▸ Task to carry out
Print the part of the CENDI text starting at "CENDI (Commerce, Energy, NASA, Defense" and ending at "interagency STI operations.".

▸ Text section
+++++
= CENDI =

CENDI (Commerce, Energy, NASA, Defense Information Managers Group) is an interagency group of senior Scientific and Technical Information (STI) managers from 14 United States federal agencies. CENDI managers cooperate by exchanging information and ideas, collaborating to address common issues, and undertaking joint initiatives. CENDI's accomplishments range from impacting federal information policy to educating a broad spectrum of stakeholders on all aspects of federal STI systems, including its value to research and the taxpayer, and to operational improvements in agency and interagency STI operations.

== History ==
CENDI traces its roots to the Committee on Scientific and Technical Information (COSATI) of the Federal Council on Science and Technology. COSATI was established in the early 1960s to coordinate the management of the results from the U.S. government's increasing commitment to scientific research and technology development. The scientific and technical information (STI) managers of the government's major research and development (R&D) agencies worked within COSATI to standardize guidelines for cataloging and indexing technical reports. COSATI ceased formal operations in the early 1970s.
+++++
Dataset records

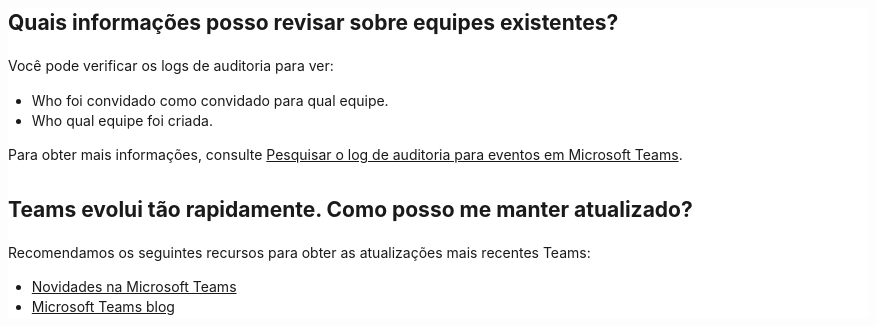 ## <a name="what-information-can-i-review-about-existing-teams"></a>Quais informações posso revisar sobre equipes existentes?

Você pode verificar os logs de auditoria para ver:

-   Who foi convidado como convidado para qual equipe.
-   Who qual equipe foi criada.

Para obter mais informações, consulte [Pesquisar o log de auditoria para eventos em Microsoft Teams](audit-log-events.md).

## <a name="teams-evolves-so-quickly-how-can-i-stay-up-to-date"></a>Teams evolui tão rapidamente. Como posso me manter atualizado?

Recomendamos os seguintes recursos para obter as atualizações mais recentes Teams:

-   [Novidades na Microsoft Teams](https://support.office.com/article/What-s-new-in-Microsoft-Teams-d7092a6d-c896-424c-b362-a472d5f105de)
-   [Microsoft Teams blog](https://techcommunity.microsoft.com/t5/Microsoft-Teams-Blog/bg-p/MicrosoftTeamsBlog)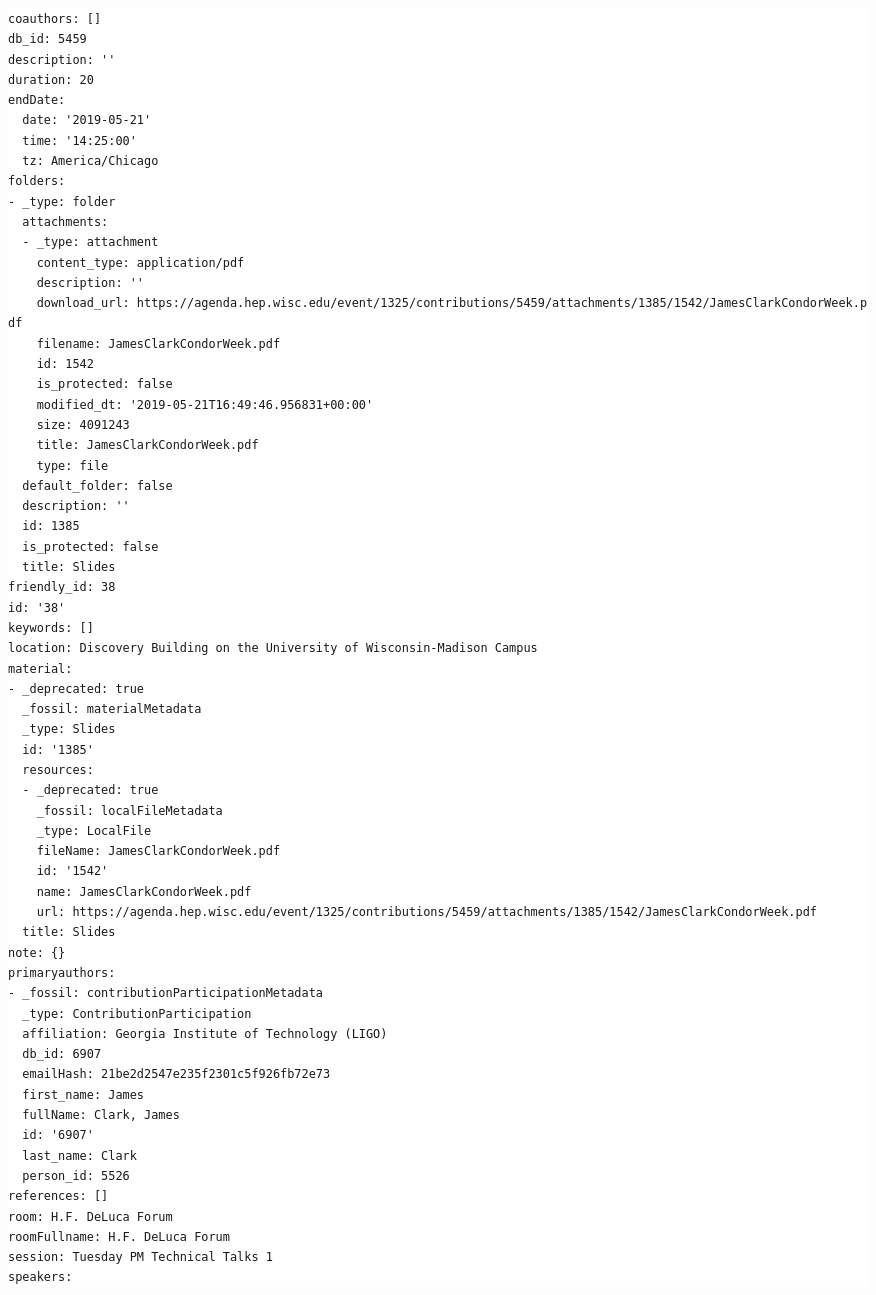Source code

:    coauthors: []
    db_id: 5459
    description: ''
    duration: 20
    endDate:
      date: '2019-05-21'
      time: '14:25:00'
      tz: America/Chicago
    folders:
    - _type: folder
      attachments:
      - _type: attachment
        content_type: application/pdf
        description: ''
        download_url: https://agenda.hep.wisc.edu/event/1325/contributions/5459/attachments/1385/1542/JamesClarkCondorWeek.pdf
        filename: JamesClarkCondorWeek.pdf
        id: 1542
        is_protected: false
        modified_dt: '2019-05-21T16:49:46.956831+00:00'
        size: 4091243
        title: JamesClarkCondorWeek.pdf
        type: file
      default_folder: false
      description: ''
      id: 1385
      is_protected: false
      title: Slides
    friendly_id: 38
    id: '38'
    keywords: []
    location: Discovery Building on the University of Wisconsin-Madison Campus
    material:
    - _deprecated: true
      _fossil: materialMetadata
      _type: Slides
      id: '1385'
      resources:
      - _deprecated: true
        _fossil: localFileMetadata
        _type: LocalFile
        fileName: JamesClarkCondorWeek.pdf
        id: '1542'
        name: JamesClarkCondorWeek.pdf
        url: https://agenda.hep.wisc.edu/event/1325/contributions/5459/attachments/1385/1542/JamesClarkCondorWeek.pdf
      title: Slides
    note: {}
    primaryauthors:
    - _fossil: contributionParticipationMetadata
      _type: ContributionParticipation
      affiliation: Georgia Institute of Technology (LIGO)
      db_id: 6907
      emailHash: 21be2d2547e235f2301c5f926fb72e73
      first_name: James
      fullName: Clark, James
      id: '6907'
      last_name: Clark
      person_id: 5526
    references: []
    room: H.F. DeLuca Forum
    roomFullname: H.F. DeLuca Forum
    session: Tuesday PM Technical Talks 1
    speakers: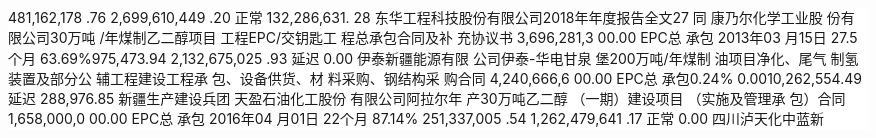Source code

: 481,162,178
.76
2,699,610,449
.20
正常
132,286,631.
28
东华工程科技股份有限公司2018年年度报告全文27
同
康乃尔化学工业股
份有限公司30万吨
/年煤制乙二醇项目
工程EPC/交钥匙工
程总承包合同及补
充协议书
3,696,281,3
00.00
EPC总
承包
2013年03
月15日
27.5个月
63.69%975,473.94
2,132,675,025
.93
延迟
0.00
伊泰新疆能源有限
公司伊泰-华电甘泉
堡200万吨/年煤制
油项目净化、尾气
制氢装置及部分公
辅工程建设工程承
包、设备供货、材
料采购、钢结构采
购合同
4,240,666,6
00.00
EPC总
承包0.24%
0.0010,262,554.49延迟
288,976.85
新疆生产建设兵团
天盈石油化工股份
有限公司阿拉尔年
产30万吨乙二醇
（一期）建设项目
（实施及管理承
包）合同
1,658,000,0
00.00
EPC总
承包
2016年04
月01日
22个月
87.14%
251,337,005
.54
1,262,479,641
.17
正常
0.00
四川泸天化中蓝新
+++++
▸ Exercise result
CENDI (Commerce, Energy, NASA, Defense Information Managers Group) is an interagency group of senior Scientific and Technical Information (STI) managers from 14 United States federal agencies. CENDI managers cooperate by exchanging information and ideas, collaborating to address common issues, and undertaking joint initiatives. CENDI's accomplishments range from impacting federal information policy to educating a broad spectrum of stakeholders on all aspects of federal STI systems, including its value to research and the taxpayer, and to operational improvements in agency and interagency STI operations.